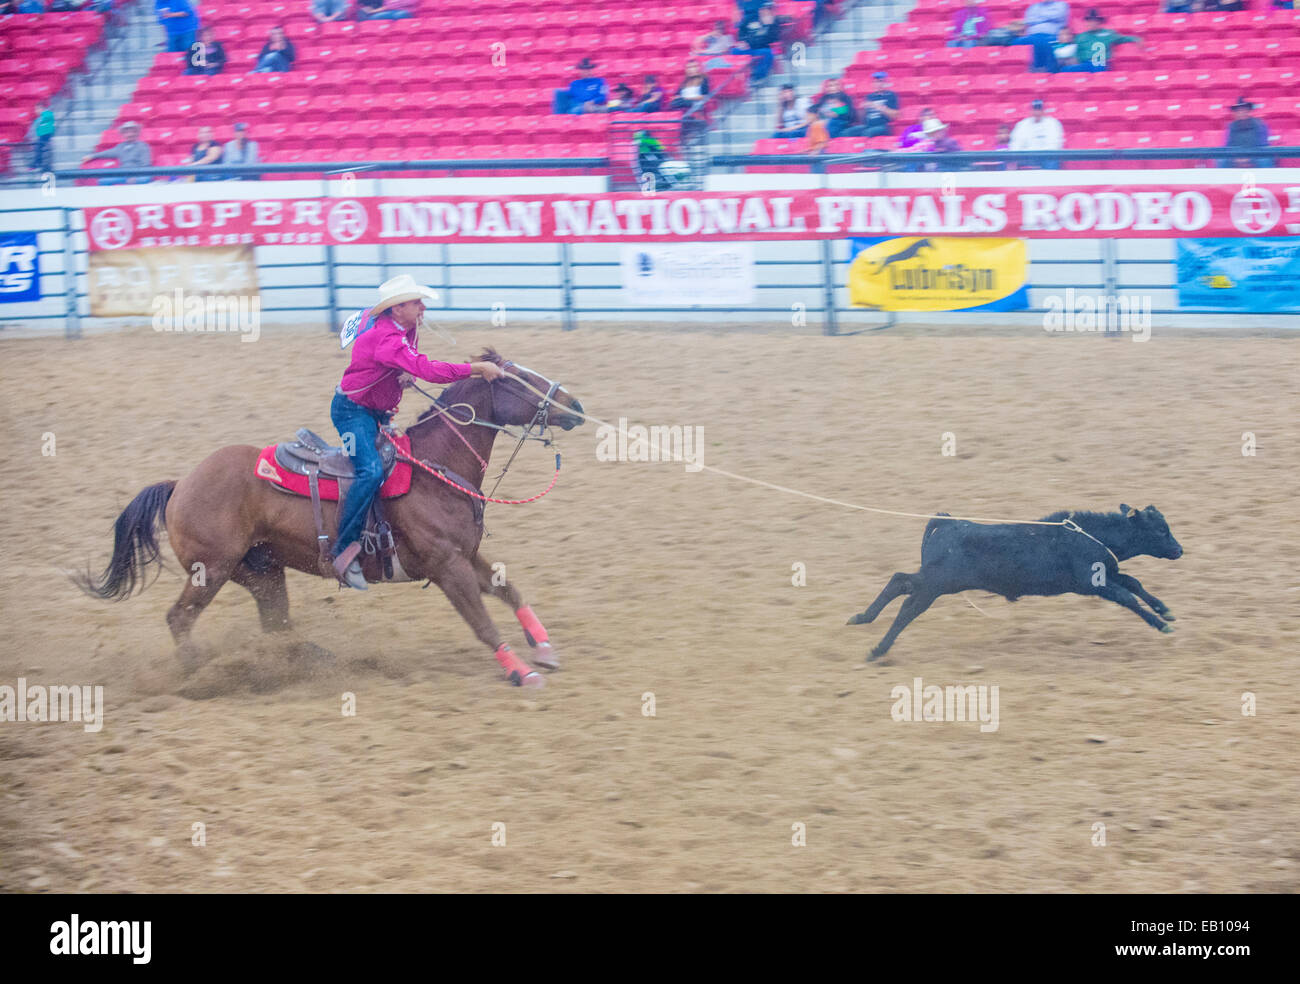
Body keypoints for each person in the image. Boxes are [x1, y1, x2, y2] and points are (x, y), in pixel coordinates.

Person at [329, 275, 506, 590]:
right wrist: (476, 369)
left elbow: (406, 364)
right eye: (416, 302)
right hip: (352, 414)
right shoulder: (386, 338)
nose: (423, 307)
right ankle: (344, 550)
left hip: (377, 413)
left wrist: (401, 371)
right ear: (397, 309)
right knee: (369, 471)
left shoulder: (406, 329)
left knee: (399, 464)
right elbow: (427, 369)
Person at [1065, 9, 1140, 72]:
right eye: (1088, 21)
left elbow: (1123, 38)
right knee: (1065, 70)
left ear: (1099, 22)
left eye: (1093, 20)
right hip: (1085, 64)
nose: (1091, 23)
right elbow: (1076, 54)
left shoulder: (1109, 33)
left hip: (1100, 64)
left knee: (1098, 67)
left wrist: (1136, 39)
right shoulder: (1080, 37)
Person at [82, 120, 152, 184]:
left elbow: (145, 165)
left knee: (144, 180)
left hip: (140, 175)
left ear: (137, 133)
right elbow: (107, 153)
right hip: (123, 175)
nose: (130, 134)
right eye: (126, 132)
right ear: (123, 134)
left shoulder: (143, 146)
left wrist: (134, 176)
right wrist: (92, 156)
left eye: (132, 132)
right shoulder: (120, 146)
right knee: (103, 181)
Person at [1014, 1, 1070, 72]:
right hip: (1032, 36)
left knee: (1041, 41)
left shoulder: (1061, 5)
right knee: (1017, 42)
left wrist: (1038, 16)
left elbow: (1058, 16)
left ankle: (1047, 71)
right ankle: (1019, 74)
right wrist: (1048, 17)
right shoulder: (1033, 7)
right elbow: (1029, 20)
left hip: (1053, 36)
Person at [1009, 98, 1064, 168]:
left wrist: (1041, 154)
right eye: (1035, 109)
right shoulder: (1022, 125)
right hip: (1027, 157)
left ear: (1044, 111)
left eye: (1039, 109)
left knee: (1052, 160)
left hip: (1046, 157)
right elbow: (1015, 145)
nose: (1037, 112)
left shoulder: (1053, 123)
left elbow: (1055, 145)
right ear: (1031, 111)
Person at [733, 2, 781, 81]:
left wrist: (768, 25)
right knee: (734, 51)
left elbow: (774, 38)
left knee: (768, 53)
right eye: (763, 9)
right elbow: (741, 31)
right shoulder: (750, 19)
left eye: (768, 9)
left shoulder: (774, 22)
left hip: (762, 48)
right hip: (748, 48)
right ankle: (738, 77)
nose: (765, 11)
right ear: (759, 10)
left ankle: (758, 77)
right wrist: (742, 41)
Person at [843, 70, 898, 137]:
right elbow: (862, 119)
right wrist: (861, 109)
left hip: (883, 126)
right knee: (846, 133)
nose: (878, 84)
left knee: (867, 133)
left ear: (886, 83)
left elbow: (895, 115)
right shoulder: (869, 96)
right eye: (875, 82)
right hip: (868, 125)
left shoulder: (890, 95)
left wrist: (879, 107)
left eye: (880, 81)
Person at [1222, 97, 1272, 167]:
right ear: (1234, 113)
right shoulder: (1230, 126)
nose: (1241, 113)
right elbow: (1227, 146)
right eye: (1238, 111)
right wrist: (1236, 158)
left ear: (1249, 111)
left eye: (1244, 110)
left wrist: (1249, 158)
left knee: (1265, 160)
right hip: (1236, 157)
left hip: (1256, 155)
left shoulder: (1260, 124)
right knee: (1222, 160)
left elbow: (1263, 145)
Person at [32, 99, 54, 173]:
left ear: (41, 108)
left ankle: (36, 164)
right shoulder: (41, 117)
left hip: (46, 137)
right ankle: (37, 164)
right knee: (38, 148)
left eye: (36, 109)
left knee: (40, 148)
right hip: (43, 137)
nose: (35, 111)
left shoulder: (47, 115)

...

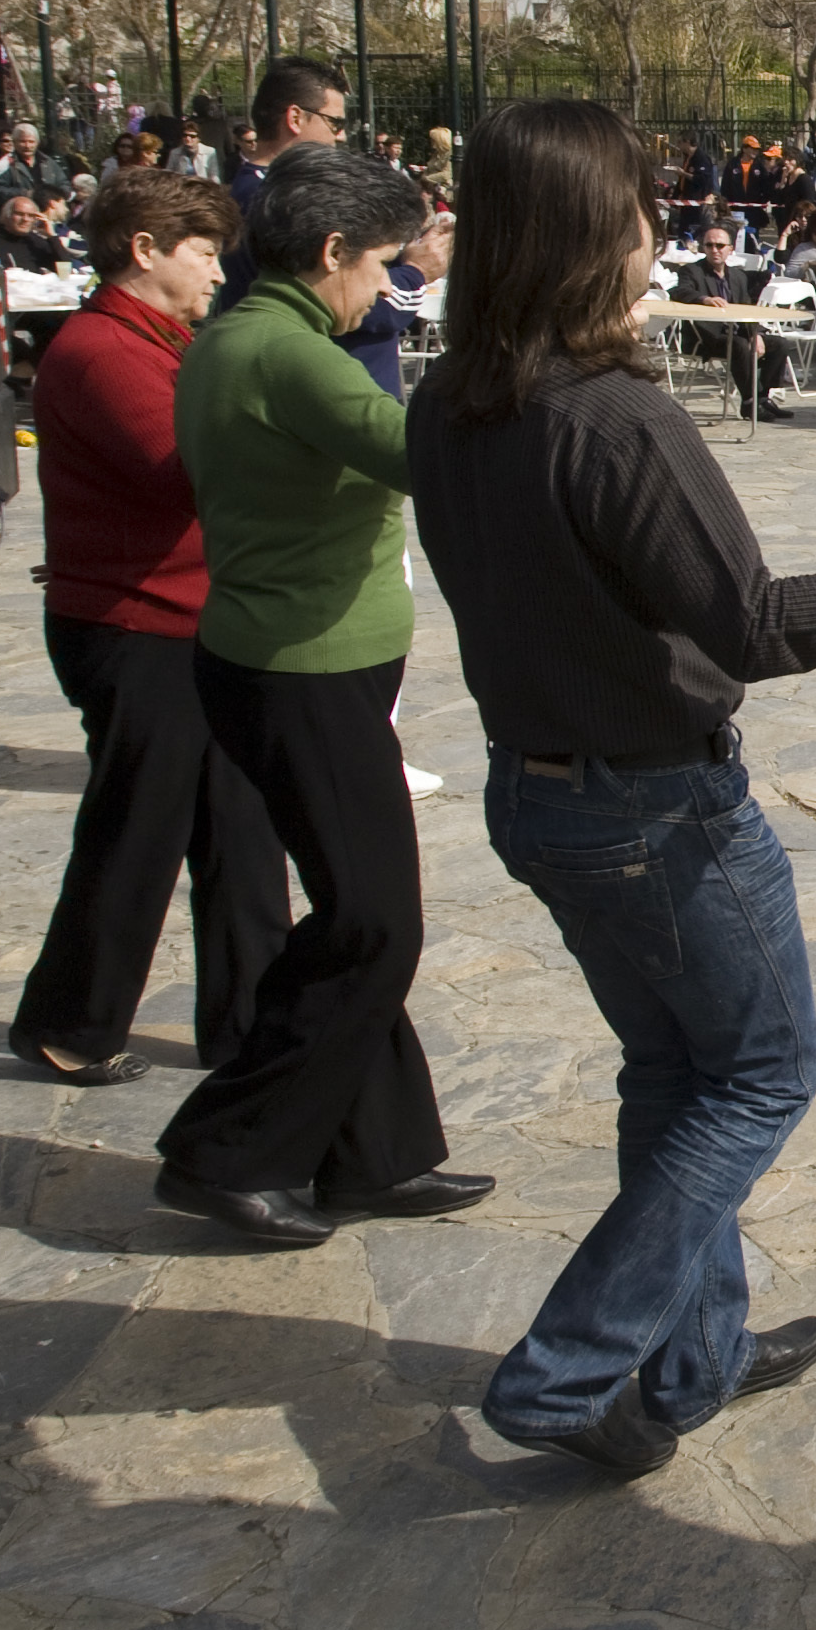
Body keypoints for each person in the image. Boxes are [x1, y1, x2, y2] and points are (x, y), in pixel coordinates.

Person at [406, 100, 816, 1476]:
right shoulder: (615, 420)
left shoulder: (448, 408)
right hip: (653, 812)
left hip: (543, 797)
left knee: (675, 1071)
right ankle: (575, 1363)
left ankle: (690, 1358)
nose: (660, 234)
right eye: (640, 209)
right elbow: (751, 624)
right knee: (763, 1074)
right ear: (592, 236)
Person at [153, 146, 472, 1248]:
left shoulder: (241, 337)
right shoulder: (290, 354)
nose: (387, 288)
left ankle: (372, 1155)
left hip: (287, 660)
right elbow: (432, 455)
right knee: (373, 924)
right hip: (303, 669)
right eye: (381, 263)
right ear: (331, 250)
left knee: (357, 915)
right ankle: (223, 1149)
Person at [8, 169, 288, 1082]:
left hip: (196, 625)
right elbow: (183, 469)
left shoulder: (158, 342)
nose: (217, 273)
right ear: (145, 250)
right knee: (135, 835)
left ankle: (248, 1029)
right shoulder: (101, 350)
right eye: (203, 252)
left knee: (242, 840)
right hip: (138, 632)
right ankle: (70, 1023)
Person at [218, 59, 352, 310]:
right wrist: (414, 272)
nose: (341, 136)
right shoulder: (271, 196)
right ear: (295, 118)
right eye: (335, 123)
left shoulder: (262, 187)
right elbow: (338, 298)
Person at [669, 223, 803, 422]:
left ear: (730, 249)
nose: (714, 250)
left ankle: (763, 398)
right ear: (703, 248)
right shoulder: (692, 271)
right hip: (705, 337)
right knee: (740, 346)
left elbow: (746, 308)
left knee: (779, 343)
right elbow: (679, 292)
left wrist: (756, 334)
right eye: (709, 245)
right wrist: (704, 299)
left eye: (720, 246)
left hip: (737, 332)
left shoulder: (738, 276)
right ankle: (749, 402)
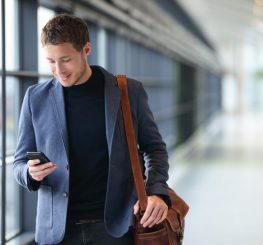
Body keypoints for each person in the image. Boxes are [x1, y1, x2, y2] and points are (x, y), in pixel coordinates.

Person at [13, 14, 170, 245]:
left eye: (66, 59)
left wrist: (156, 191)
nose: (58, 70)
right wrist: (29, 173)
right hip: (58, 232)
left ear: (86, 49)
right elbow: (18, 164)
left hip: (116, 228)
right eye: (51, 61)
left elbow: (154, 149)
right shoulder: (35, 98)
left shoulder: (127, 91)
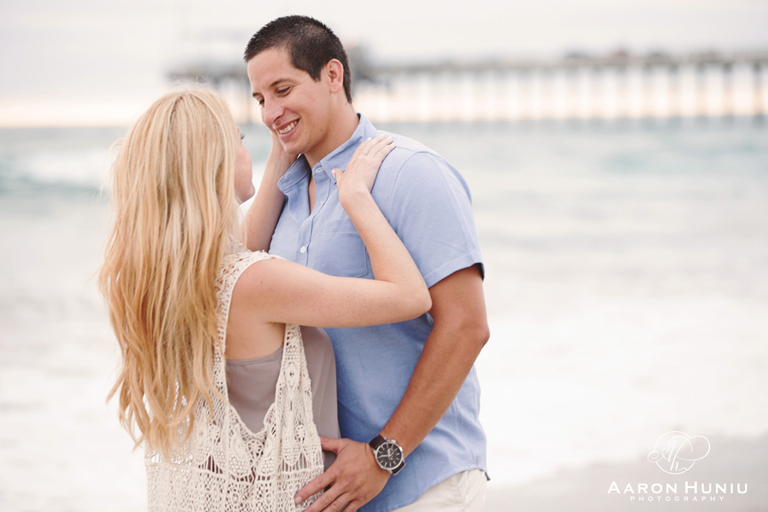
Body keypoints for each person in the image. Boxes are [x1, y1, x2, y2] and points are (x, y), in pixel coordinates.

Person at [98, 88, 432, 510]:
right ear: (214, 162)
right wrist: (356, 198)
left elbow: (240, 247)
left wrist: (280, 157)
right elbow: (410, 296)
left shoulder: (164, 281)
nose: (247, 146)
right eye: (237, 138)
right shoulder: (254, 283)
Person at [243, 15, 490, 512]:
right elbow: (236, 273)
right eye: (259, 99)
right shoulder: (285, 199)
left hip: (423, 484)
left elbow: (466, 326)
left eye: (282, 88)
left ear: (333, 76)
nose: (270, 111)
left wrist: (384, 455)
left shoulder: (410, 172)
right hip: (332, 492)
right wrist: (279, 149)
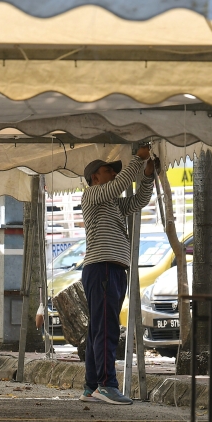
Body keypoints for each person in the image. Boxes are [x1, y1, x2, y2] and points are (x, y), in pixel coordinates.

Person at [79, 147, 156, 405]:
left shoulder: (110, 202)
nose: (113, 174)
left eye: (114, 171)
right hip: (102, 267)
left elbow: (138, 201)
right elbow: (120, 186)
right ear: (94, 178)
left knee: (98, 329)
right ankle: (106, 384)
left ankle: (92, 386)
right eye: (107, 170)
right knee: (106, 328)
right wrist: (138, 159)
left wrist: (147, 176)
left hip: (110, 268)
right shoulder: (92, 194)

---

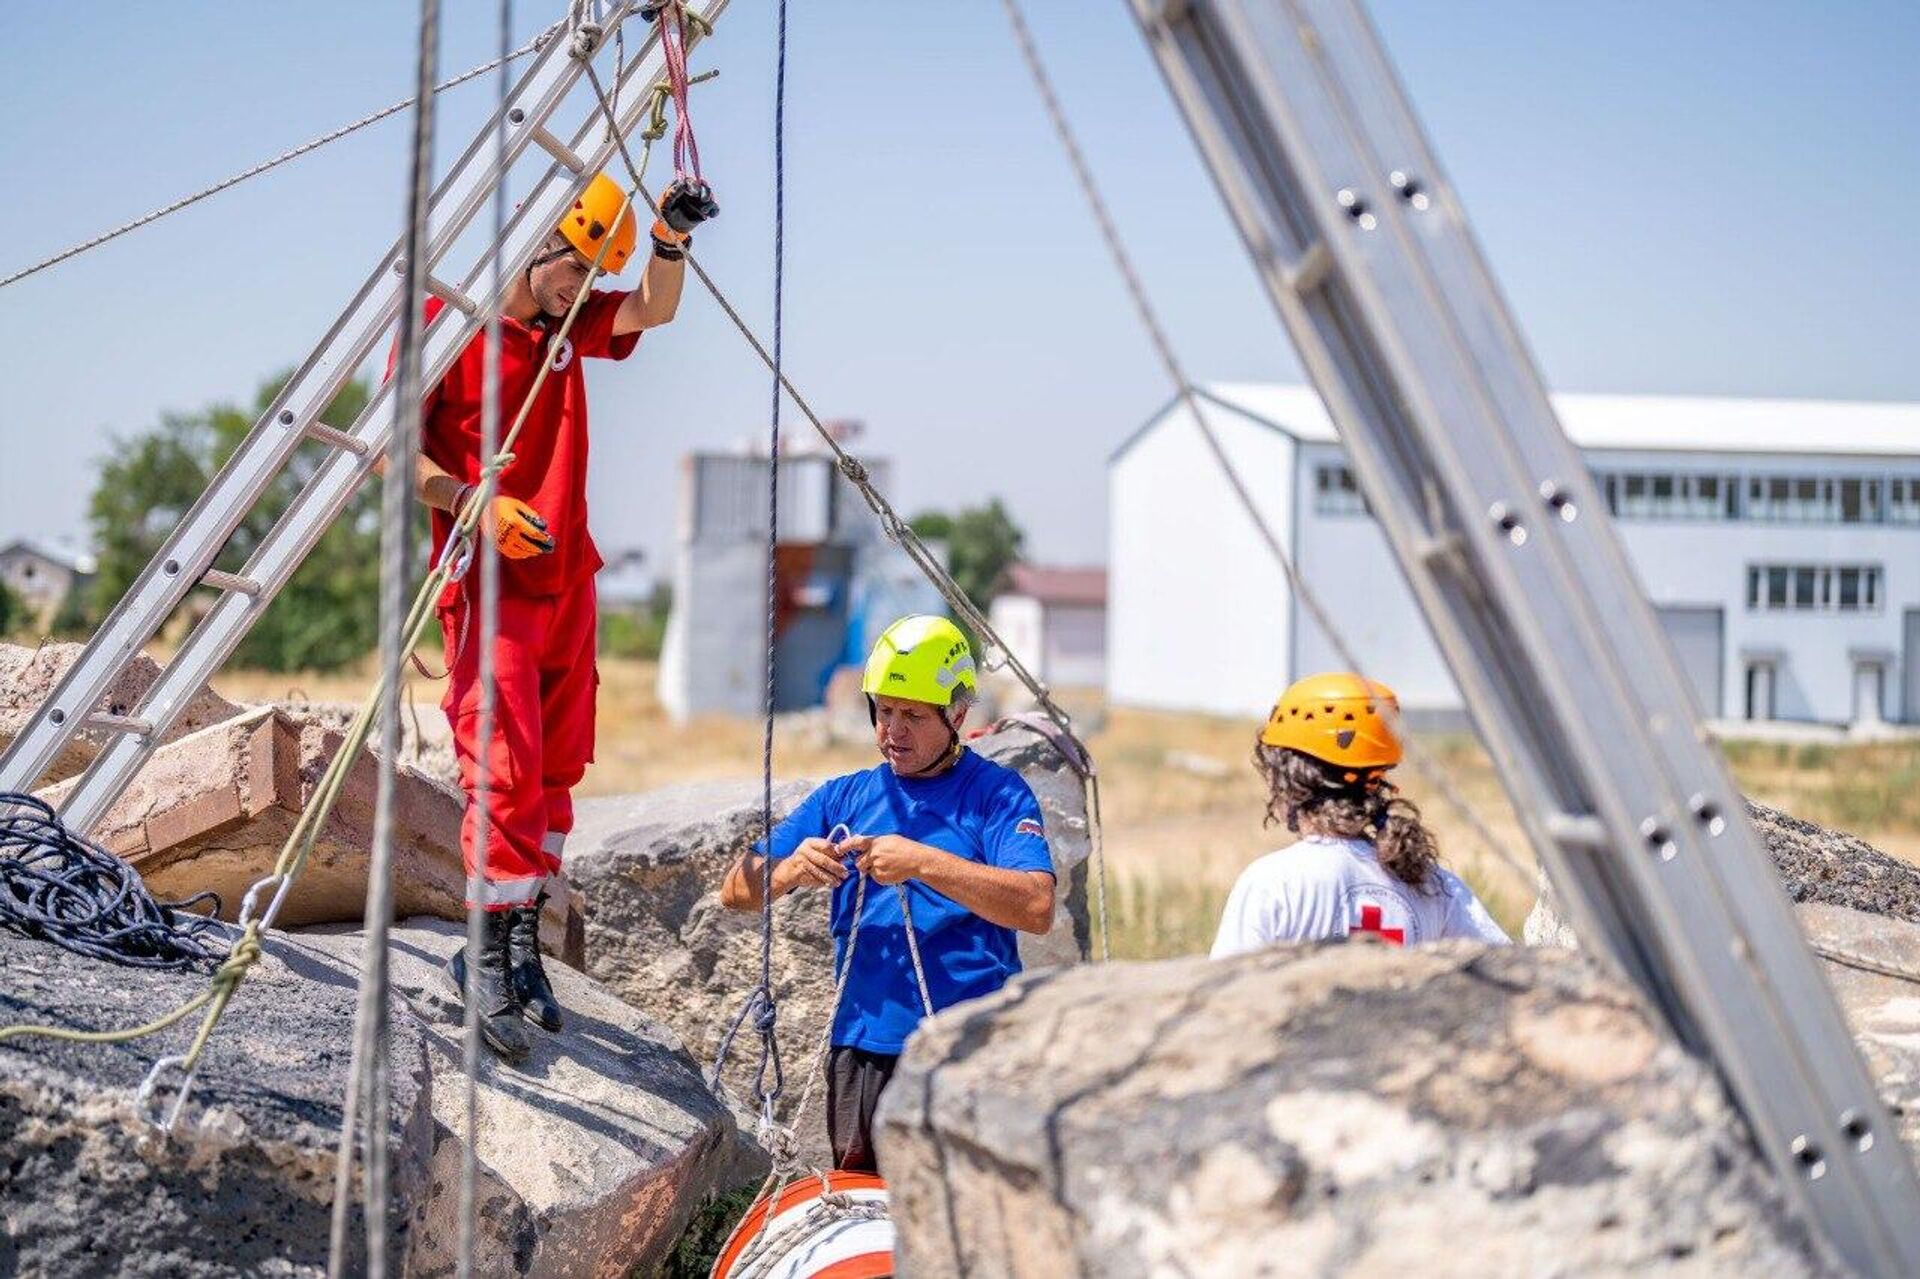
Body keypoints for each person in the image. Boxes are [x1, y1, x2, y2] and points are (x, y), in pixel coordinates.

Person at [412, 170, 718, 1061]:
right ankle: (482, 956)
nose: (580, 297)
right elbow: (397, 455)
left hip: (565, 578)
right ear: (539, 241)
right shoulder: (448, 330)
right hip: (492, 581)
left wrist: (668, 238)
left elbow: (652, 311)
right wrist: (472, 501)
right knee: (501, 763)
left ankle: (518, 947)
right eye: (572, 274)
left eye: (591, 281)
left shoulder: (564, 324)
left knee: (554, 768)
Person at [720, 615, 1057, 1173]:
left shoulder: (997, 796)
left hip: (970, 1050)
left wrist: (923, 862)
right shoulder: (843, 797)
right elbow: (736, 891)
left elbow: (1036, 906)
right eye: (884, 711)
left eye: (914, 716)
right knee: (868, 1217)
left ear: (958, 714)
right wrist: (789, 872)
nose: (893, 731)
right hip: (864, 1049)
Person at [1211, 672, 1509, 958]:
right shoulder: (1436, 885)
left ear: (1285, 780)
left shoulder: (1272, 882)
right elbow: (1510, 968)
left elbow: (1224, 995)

What you should do —
Could you return exactly the lines above from the line with "left knee: (399, 464)" to the line with "right elbow: (741, 31)", both included, and nothing else?

Written reply —
left knee: (399, 464)
right elbow: (427, 369)
Person at [1065, 9, 1140, 72]:
right eye: (1088, 21)
left elbow: (1123, 38)
right knee: (1065, 70)
left ear: (1099, 22)
left eye: (1093, 20)
right hip: (1085, 64)
nose: (1091, 23)
right elbow: (1076, 54)
left shoulder: (1109, 33)
left hip: (1100, 64)
left knee: (1098, 67)
left wrist: (1136, 39)
right shoulder: (1080, 37)
Person at [82, 120, 152, 184]:
left elbow: (145, 165)
left knee: (144, 180)
left hip: (140, 175)
left ear: (137, 133)
right elbow: (107, 153)
right hip: (123, 175)
nose: (130, 134)
right eye: (126, 132)
right ear: (123, 134)
left shoulder: (143, 146)
left wrist: (134, 176)
right wrist: (92, 156)
left eye: (132, 132)
right shoulder: (120, 146)
right knee: (103, 181)
Person at [1014, 1, 1070, 72]:
right hip: (1032, 36)
left knee: (1041, 41)
left shoulder: (1061, 5)
right knee: (1017, 42)
left wrist: (1038, 16)
left elbow: (1058, 16)
left ankle: (1047, 71)
right ankle: (1019, 74)
right wrist: (1048, 17)
right shoulder: (1033, 7)
right elbow: (1029, 20)
left hip: (1053, 36)
Person at [1009, 98, 1064, 168]:
left wrist: (1041, 154)
right eye: (1035, 109)
right shoulder: (1022, 125)
right hip: (1027, 157)
left ear: (1044, 111)
left eye: (1039, 109)
left knee: (1052, 160)
left hip: (1046, 157)
right elbow: (1015, 145)
nose: (1037, 112)
left shoulder: (1053, 123)
left elbow: (1055, 145)
right ear: (1031, 111)
Person at [733, 2, 781, 81]:
left wrist: (768, 25)
right knee: (734, 51)
left elbow: (774, 38)
left knee: (768, 53)
right eye: (763, 9)
right elbow: (741, 31)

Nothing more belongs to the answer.